Segment Start: Data extract

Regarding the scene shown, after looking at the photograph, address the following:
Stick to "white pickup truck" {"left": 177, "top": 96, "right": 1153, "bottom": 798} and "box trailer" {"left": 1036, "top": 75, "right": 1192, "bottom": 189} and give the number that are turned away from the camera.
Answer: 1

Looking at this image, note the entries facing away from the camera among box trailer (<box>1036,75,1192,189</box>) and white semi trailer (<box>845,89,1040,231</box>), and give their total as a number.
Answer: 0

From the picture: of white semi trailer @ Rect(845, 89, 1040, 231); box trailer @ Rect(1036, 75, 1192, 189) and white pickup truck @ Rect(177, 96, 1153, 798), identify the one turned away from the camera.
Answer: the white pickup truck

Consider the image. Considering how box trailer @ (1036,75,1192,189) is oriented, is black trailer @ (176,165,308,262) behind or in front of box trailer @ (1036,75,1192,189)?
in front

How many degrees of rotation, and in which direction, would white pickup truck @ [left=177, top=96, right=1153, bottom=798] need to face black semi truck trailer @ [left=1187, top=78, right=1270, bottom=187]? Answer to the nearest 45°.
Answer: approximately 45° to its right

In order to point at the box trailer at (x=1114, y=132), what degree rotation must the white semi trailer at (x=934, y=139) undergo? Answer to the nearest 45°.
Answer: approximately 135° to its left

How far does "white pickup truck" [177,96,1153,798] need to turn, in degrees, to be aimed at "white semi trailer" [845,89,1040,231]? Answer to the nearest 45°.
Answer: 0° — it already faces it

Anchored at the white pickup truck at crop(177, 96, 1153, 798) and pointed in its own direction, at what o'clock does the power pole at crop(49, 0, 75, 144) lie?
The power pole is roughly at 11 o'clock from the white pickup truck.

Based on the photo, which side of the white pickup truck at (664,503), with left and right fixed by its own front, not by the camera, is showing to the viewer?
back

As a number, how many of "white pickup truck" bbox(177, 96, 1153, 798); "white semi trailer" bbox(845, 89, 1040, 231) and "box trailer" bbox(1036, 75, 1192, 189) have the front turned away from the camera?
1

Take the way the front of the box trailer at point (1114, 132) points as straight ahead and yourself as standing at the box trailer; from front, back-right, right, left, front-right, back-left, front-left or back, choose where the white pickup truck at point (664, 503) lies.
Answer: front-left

Segment End: Data extract

◆ Task to complete: Can you turn the records, from their first line through the line containing "Answer: approximately 45° to its right" (that line included), into a numbered list that leaves out the blank lines?

◆ Written response:
1. Regarding the scene shown, after looking at the photograph, address the following:
2. Stick to "white pickup truck" {"left": 177, "top": 96, "right": 1153, "bottom": 798} and "box trailer" {"left": 1036, "top": 75, "right": 1192, "bottom": 189} and give the number that are turned away from the camera.
3. Answer: 1
4. Looking at this image, note the entries facing away from the camera among box trailer (<box>1036,75,1192,189</box>) and white semi trailer (<box>845,89,1040,231</box>), and give their total as a number.
5. Answer: 0
6. From the picture: of white semi trailer @ Rect(845, 89, 1040, 231); box trailer @ Rect(1036, 75, 1192, 189) and white pickup truck @ Rect(177, 96, 1153, 798), identify the one turned away from the camera.
7. Answer: the white pickup truck
8. Consider the image. Considering how box trailer @ (1036,75,1192,189) is oriented, is black trailer @ (176,165,308,262) behind or in front of box trailer @ (1036,75,1192,189)?
9. in front
10. How many degrees of rotation, and in which direction, would white pickup truck @ [left=177, top=96, right=1153, bottom=798] need to face black semi truck trailer @ [left=1187, top=78, right=1270, bottom=187]? Answer to the nearest 45°.
11. Answer: approximately 45° to its right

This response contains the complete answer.